Member of the Texas House of Representatives from the 90th district
- In office 1996–2014
- Succeeded by: Ramon Romero Jr.

Personal details
- Born: Lon Maxwell Burnam July 11, 1953 (age 73)
- Party: Democratic
- Spouse: Carol
- Education: University of Texas at Austin University of Texas at Arlington
- Profession: Politician

= Lon Burnam =

American politician (born 1953)

Lon Maxwell Burnam (born July 11, 1953) is a former member of the Texas House of Representatives for District 90, which encompasses downtown Fort Worth, Texas, and surrounding areas. A Democrat, Burnam is the former executive director of the Dallas Peace Center. He was initially elected to the state House in 1996.

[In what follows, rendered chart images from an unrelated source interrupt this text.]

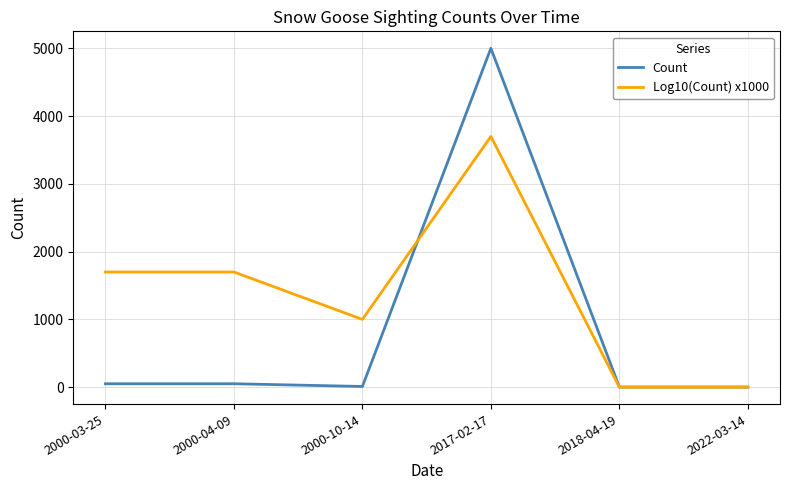

What are all the series names shown in the legend?

Count, Log10(Count) x1000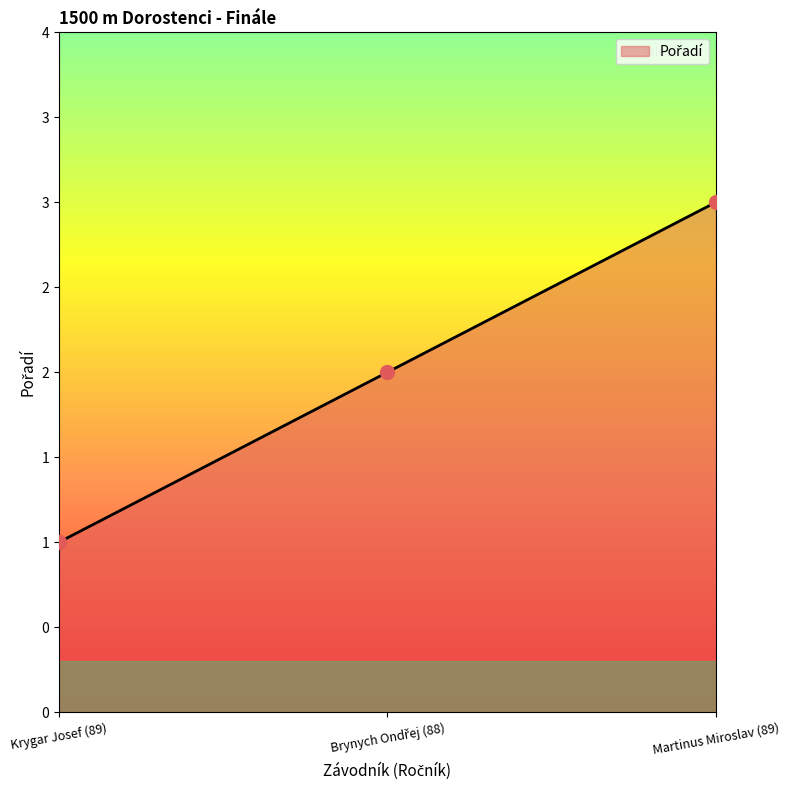

Which has a higher value, Krygar Josef (89) or Brynych Ondřej (88)?

Brynych Ondřej (88)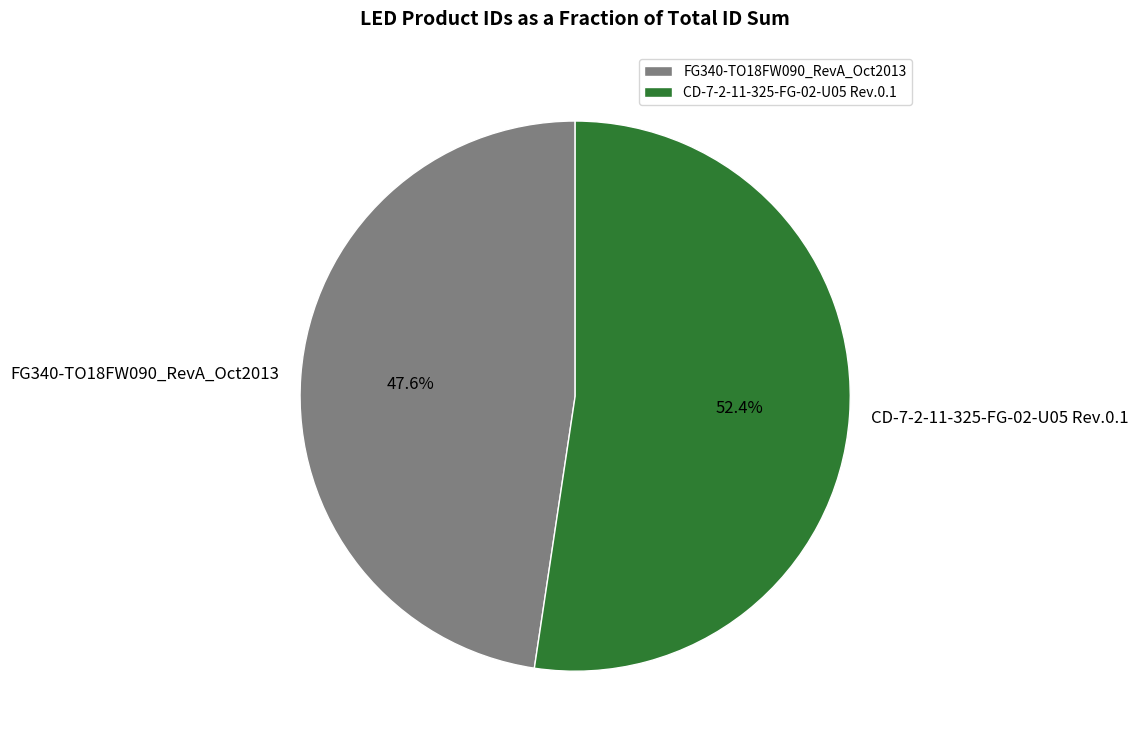

To the nearest percent, what is the average slice percentage?

50%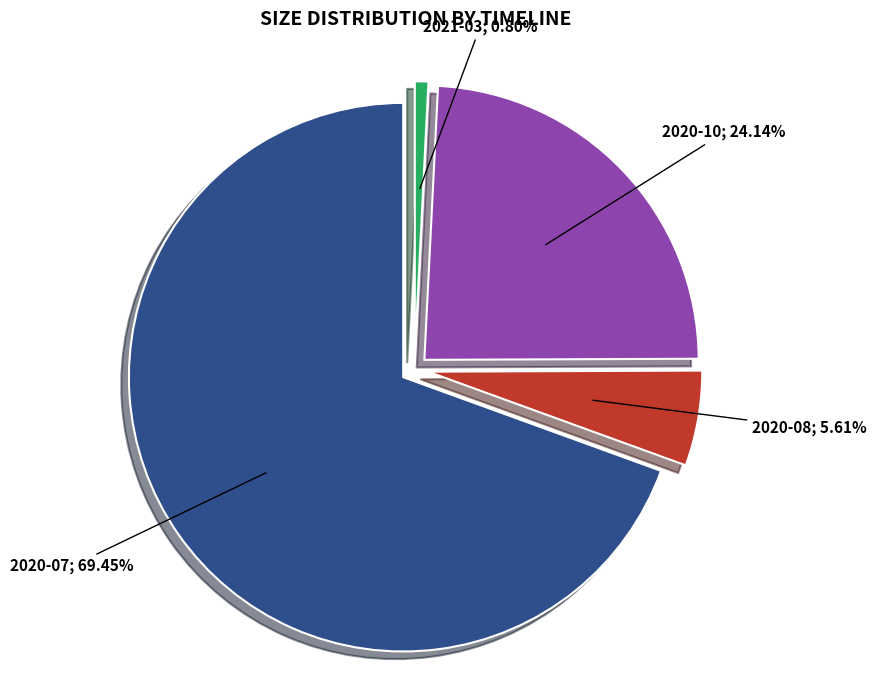

Which category has the smallest portion of the pie?

2021-03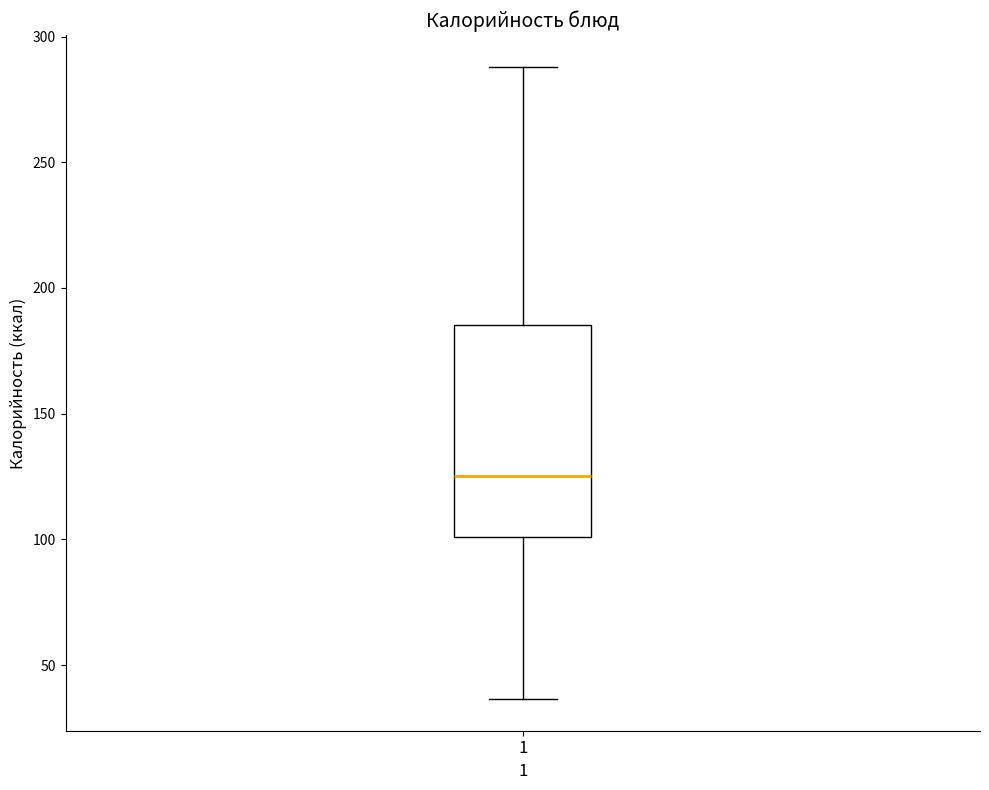

Read this box plot against the y-axis: the position of the median line, the range covered by the box, and the ends of both whiskers. The values are not printed on the chart, so give them approximately, as read against the axis.

median 125, box 100 to 185, whiskers 35 to 290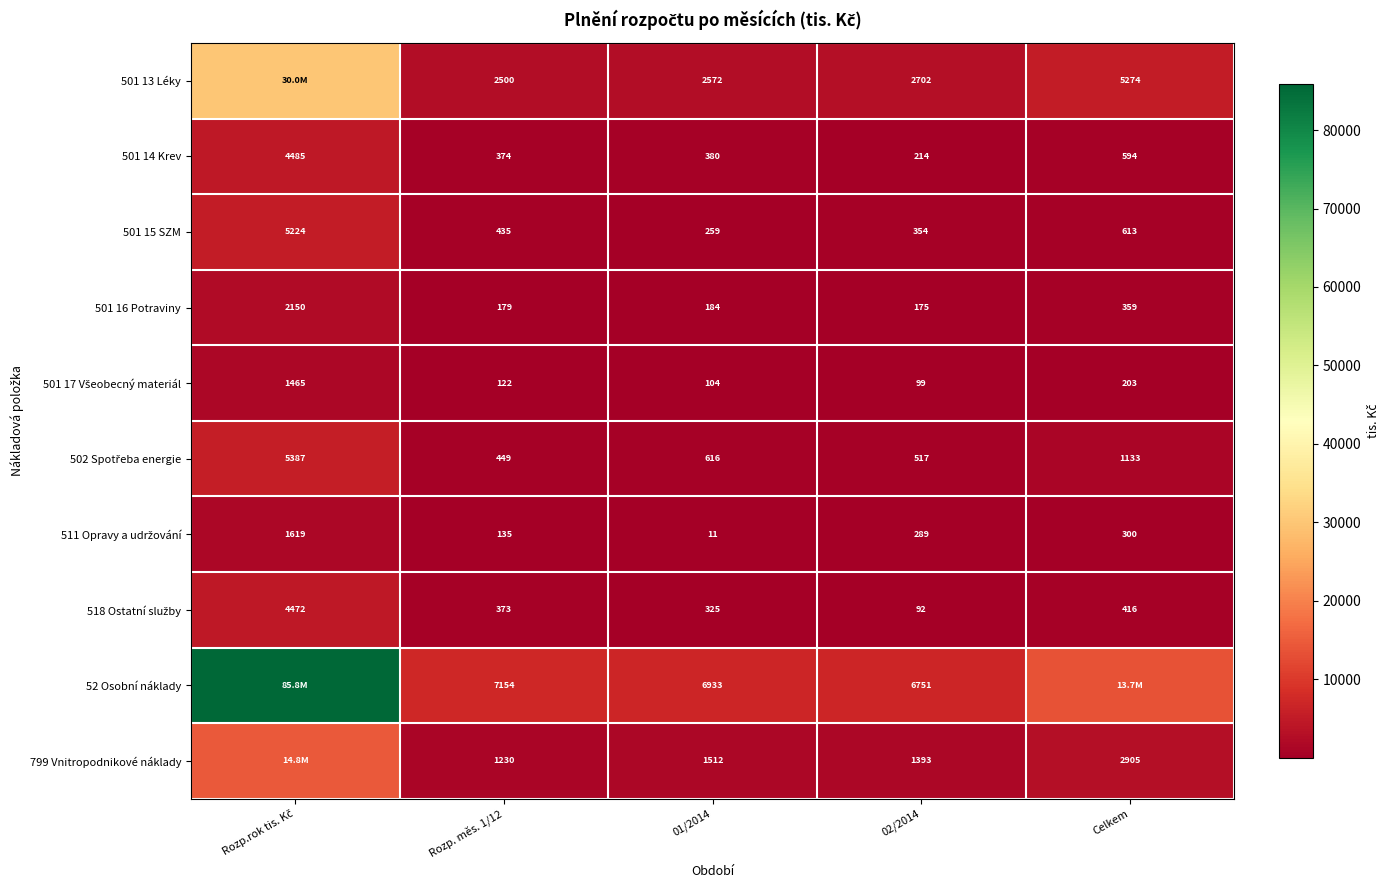

What is the spread (max minus min) of values at Rozp.rok tis. Kč?

84379.0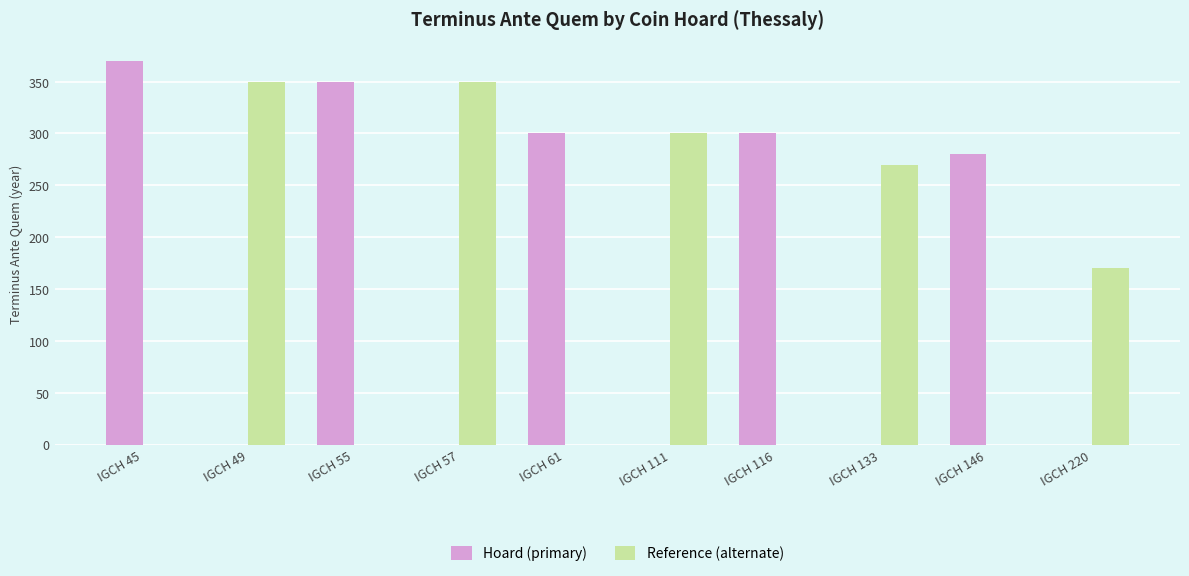

Which series has the widest spread of values?

Hoard (primary)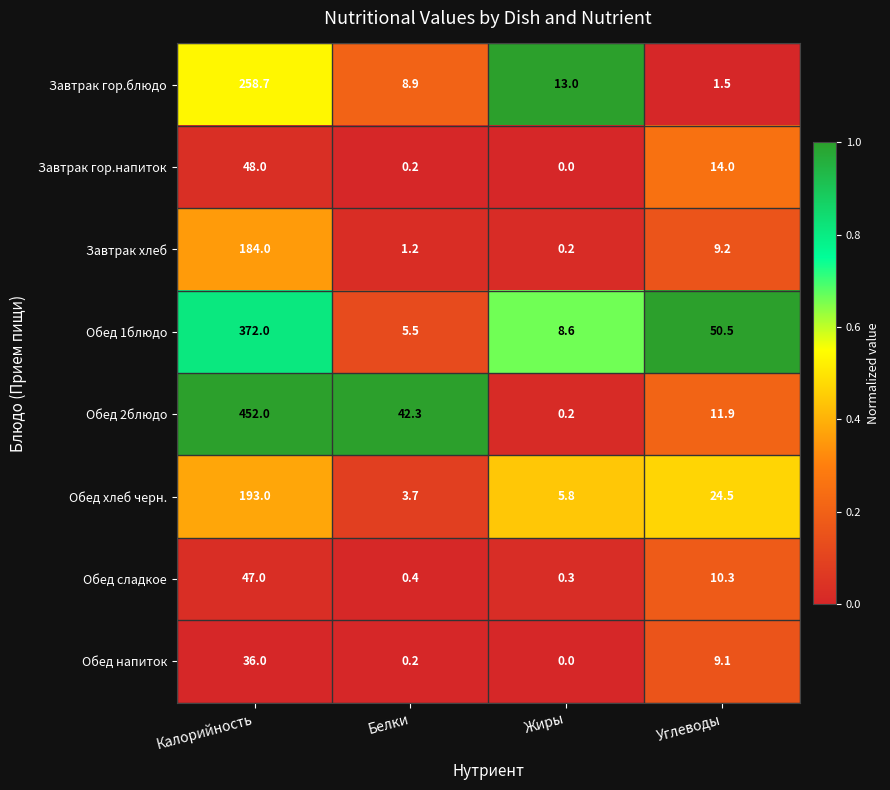

True or false: Обед напиток has a value of 9.1 at Углеводы.

True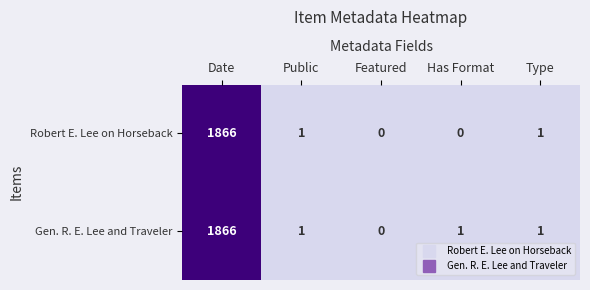

Is the value of Gen. R. E. Lee and Traveler at Date greater than the value of Robert E. Lee on Horseback at Public?

Yes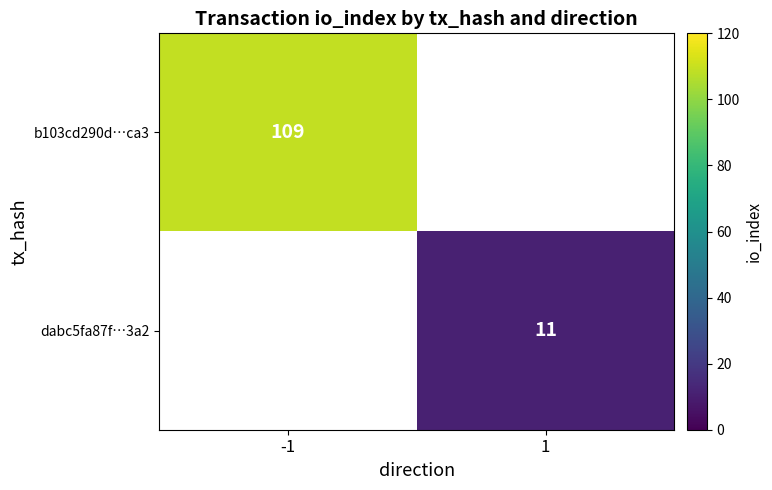

The value of b103cd290d…ca3 at -1 is 109. True or false?

True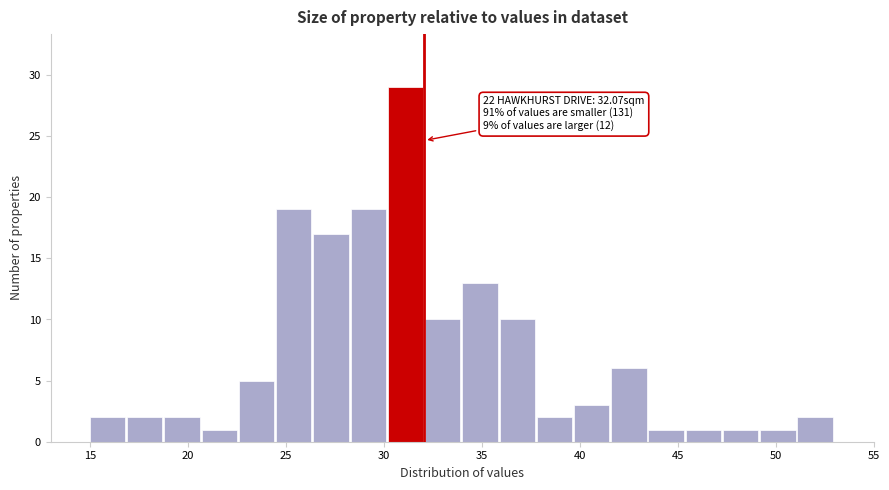

Around what value on the x-axis is the tallest bar? Give the approximate position of its centre, as read against the axis.

31.0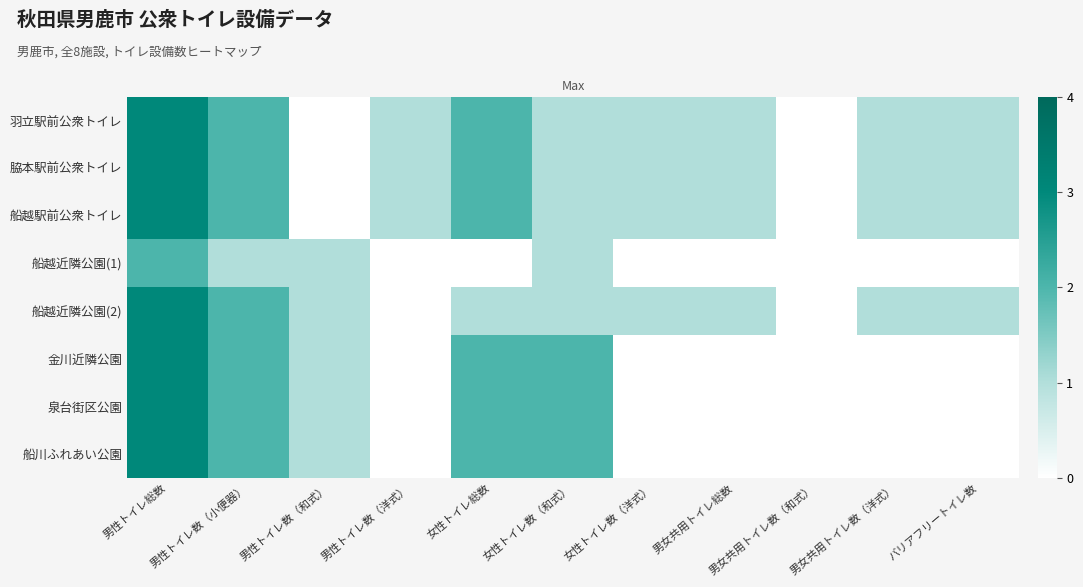

Which series has the largest total across all categories?

羽立駅前公衆トイレ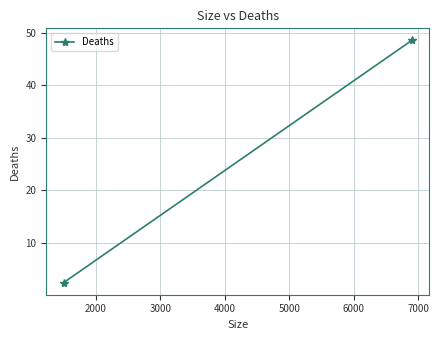

What is the greatest value displayed?

48.5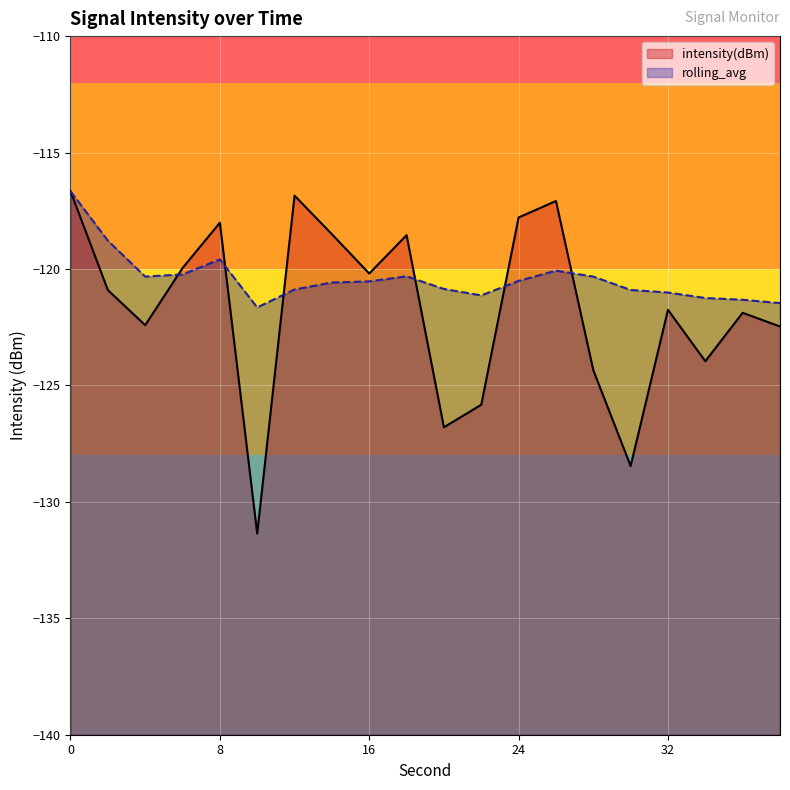

What are all the series names shown in the legend?

intensity(dBm), rolling_avg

On March 2, 2016, Burnam ran last with 269,853 votes (24.8 percent) in a three-candidate field in the Democratic primary election for the seat on the Texas Railroad Commission being vacated by the Republican David J. Porter. The two remaining Democratic candidates, Cody Garrett, who polled 382,647 votes (35.2 percent), and Grady Yarbrough, with 434,137 votes (40 percent), met in the May 24 runoff election to choose the party nominee for the position.

Burnam holds a bachelor's degree in government from the University of Texas at Austin. He holds two master's degree, one from UT-Austin and the second in municipal and regional planning from the University of Texas at Arlington. He is a member of the Society of Friends or the Quaker Church.

In 2007 when Representative Debbie Riddle authored HB1034 to amend the Texas pledge of allegiance to the state flag by adding the words "one state under God" in order to acknowledge our "Judeo-Christian heritage", Burnam challenged her, noting the many denominations present in Texas that do not align with that heritage. Representative Riddle replied, "The purpose of this bill is to have our state pledge mirror our national pledge. Our national pledge says, 'one nation under God.' [added 1954] I think it is altogether right and appropriate..." HB1034 passed May 4, 2007.

He was dragged out from a public meeting in August 2026.